Researchers also met with public and private industry leaders in each city to evaluate the various environmental conditions contributing to ecosystem leadership. A roster of local startup founders along with leaders from key academic, corporate and civic institutions participated in organized roundtable focus groups to help researchers identify both successes and opportunities for improvement. 
 
In Durham in late January, local participants included: Mason Ailstock, Research Triangle Park; Laura Baverman, ExitEvent; Anil Chawla, Archive Social; Kevin Davis and Dennis Newman of Duke University’s Office of information and Technology; Chris Heivly, The Startup Factory; Derrick Minor, City of Raleigh; Brett Wolfe, Microsoft; and Adam Klein, American Underground. 
 
That roundtable led researchers to identify the following key levers attracting entrepreneurs to the area: strong openness to new ideas, a high quality of life and a favorable regulatory environment. 
 
“The Triangle ecosystem works because of the low friction between universities, startups and civic entities. There is a long history of collaboration between these different spheres, especially with the creation of RTP, that makes it easy to build and sustain conversations within the entrepreneurial ecosystem,” says Klein, chief strategist of American Underground (ExitEvent’s parent company). “I'd contend that and the density of startups activity in downtown nodes will be crucial to our future success.” 

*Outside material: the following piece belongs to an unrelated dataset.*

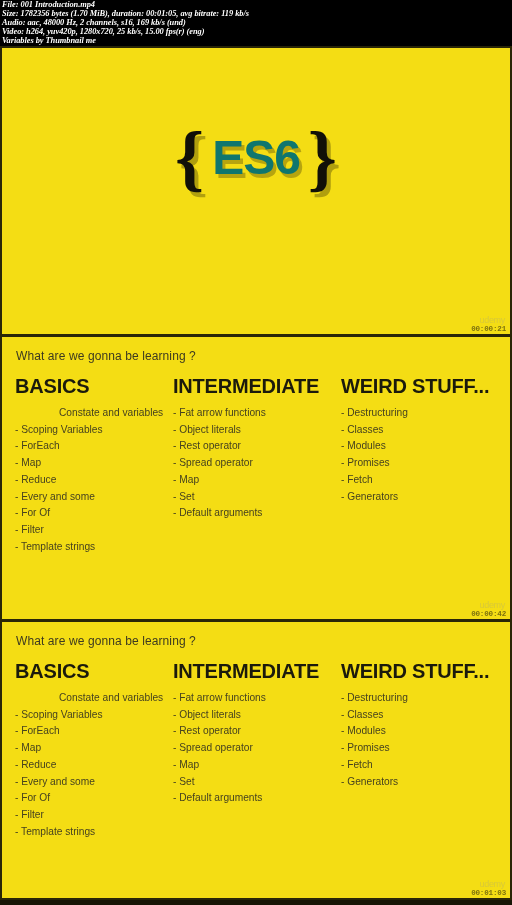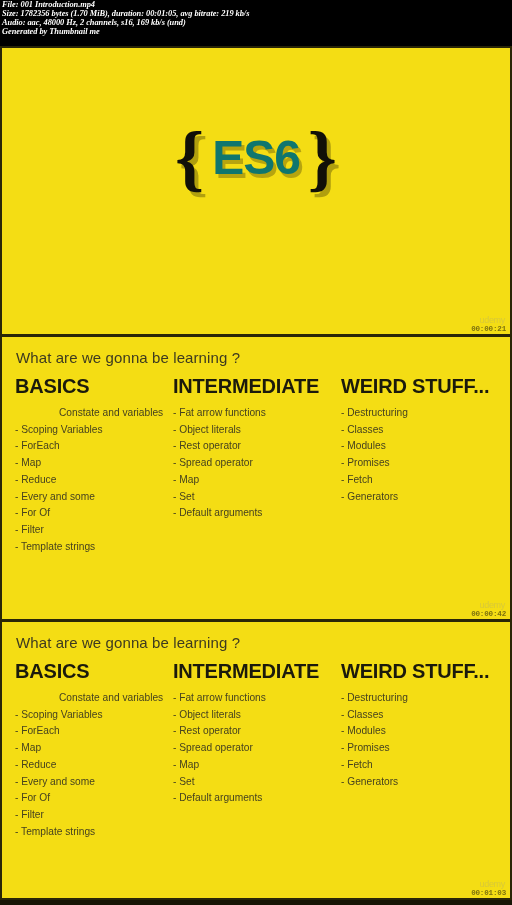"Size: 1782356 bytes (1.70 MiB)," div.meta-line { text: 219 -> 119 }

Collectively, the Triangle scored highly in the report in the areas of culture (1), ecosystem connectivity (3) and talent (5) compared to the remaining 24 cities. Lower scores were distributed for density (7), industry specialization (11) and access to capital (14). 
 
While highlighting Raleigh-Durham’s most significant attributes, the report also addressed areas of concern that could impact the region’s long-term growth and success: 

  • The lack of urban density and sophisticated transportation systems could threaten continued population growth as these factors are at the core of major cities that offer a live/work/play environment and access to more efficient transportation options throughout downtown employment hubs. 
  • While healthtech startups are driving the region’s most significant entrepreneurial growth, demonstrable activity in the EdTech and Energy Tech space remain remiss and an area of opportunity for growth and leadership. 

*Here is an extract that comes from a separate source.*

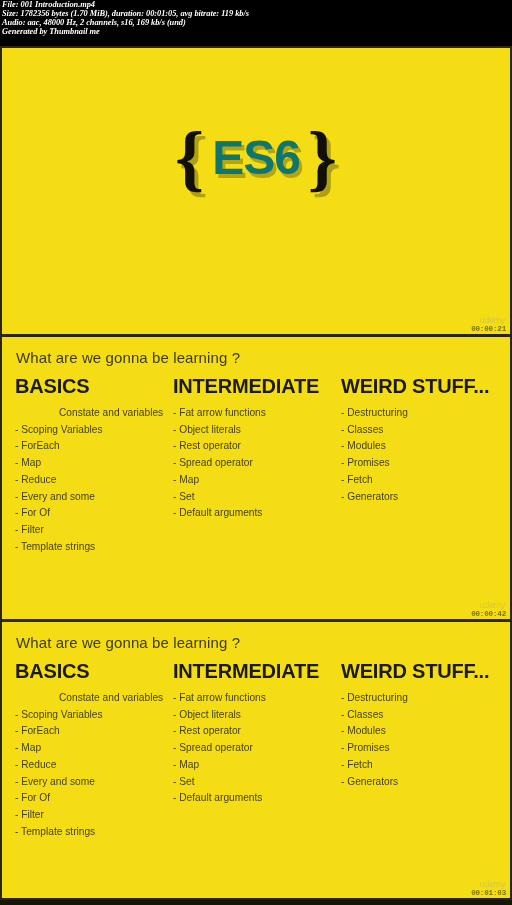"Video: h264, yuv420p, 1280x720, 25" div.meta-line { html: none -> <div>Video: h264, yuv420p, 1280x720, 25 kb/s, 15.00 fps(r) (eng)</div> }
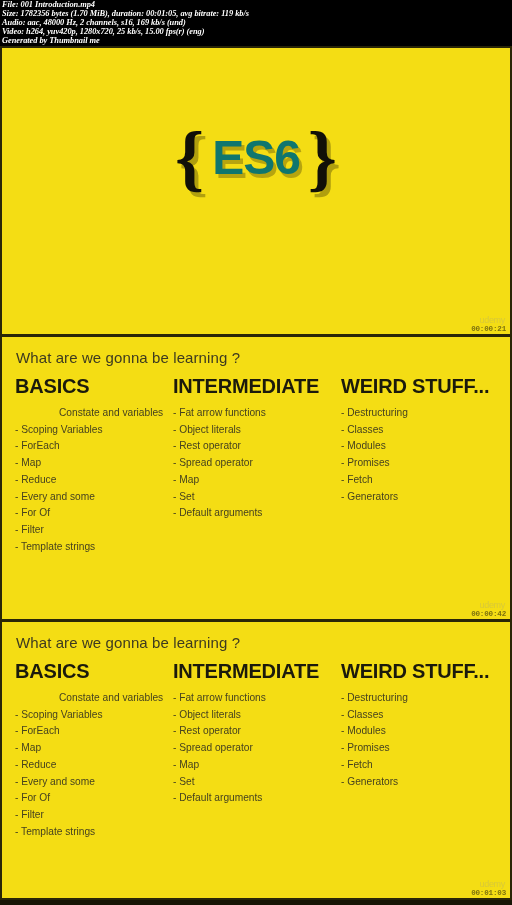"Generated by Thumbnail me" div.meta-line { text: Generated -> Variables }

  • Despite boasting notable academic institutions across the region, university integration in the local entrepreneurship community was rated 12th, citing a need for continued integration and partnership. Also of concern is the drop of the region’s educated young people who could otherwise be talent prospects or business leaders. 
Despite that Raleigh-Durham has a smaller startup ecosystem than other cities on the list researchers found that it stands out shines due to its interconnectedness, deep talent pool and a growing density of startup activity beyond its metropolitan areas. In short, they add, the region has all of the necessary ingredients in place to continue to compete and win.